# Wanted; Friends!!!



## carlitos60 (Jun 28, 2015)

Looking for Friends;; to Help Me Get the Parts I'm Looking for; At a Friends' Price!!!!

List:

IJ Suspension Fork 4 Legs Type
Skylark Rack 1936
Blue Bird Seat / Stem 1936 Type
BSA Crank Assembly and 1 Pull Back Caliper 1940s

Pms Please!
Thanks!


----------



## Handyman (Jun 28, 2015)

Hi Carlitos60,

I'm not sure there are any friends in the "IJ Suspension Fork" world !!  Pete in Fitchburg


----------



## bricycle (Jun 28, 2015)

....you can't "Look" for friends, they just happen....


----------



## frank 81 (Jun 28, 2015)

To get Friends you have to be a friend!


----------



## carlitos60 (Jun 28, 2015)

frank 71 said:


> To get Friends you have to be a friend!




It's Actually a Rhetorical Wanted Add!!!!!
With 113 Views and 3 Answers,,,,,; It's as Expected!!!!!

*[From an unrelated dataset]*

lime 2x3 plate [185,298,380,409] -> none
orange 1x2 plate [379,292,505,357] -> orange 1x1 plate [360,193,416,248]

Thanks Guys,,,,For Responding,,,,,,,,It Took a Lot of Guts!!!!!


Good Evening!


----------



## frank 81 (Jun 28, 2015)

Did not mean to offend You. I am very Sorry.  Thank You for your service to our Country.


----------



## chucksoldbikes (Jun 29, 2015)

in   other words u are looking for  something    for nothing    well well    thank u for  your service  chucksoldbikes on the cabe


----------



## scrubbinrims (Jun 29, 2015)

I have 2 of the 4 line items, but I m afraid we cannot be friends as they are currently on original bikes....maybe down the road?
Chris


----------



## momo608 (Jun 29, 2015)

I think everyone is puzzled with a request like this. We all need money for other projects and we want the most we can get for the spare parts we have. Besides, friends and money usually ends badly over time. Your best bet is to offer trades if you have little to spend. If I had those parts, there is no way I would offer them too you because I would know what to expect. Me bending over.


----------



## carlitos60 (Jun 29, 2015)

Didn't Mean to Confuse a Few!!!!
I'm Just Looking for the Following Items!!!

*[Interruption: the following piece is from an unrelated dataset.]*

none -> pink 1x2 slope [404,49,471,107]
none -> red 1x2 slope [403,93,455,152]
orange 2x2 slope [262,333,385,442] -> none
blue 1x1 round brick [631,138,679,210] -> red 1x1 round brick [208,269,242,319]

 IJ Suspension Fork 4 Legs Type
 Skylark Rack 1936
 Blue Bird Seat / Stem 1936 Type
 BSA Crank Assembly and 1 Pull Back Caliper 1940s

 Pms Please!
 Thanks!


----------



## THE STIG (Jun 29, 2015)

carlitos60 said:


> IJ Suspension Fork 4 Legs Type
> Skylark Rack 1936
> Blue Bird Seat / Stem 1936 Type
> BSA Crank Assembly and 1 Pull Back Caliper 1940s




you'll have better luck finding these parts before friends


----------



## carlitos60 (Jun 29, 2015)

THE STIG said:


> you'll have better luck finding these parts before friends




Perfectly Right!!!!
Read My Signature Quotes!!!

The Word Friends Meant:  LOWER PROFIT MARGIN ie,,,,,,150% VS 500% 
NOT FREE!!!!
I Pay for My Things!!!!


----------



## Sped Man (Jun 30, 2015)

PM sent. Guys lets be nice to Carlos. It isn't easy looking for rare parts. A long search can make one loose it. I have been there, we all have.


----------



## GiovanniLiCalsi (Jun 30, 2015)

Oh! Thee humanity!!!


----------



## popawheelie (Jul 1, 2015)

Is there anyone that makes a reproduction Skylark Rack? I'm in the market too. Hope they can make two sales at once.


----------



## bikewhorder (May 4, 2016)

Real friends don't expect  their friends to sell them unobtanium parts for less than they are worth.  You're confusing the word_ friend_ with the word _chump_. When have you ever given anyone a deal?  Its gotta be a two way street.


----------



## catfish (May 4, 2016)

Here is a NOS Bluebird stem $600.00 shipped.


----------



## CrazyDave (May 4, 2016)

Catfish,..your the NOS king man, my hats off to ya!


----------



## catfish (May 4, 2016)

CrazyDave said:


> Catfish,..your the NOS king man, my hats off to ya!



Thanks.


----------



## A.S.BOLTNUT (May 4, 2016)

At a friendly price toooooo !


----------



## THE STIG (May 4, 2016)

catfish said:


> Here is a NOS Bluebird stem $600.00 shipped.




you got a friend now...... he was going to sell it to me for $750


----------



## catfish (May 4, 2016)

THE STIG said:


> you got a friend now...... he was going to sell it to me for $750




Terry,   I'll let you have it for $599.00  Shipped.


----------



## THE STIG (May 4, 2016)

catfish said:


> Terry,   I'll let you have it for $599.00  Shipped.


----------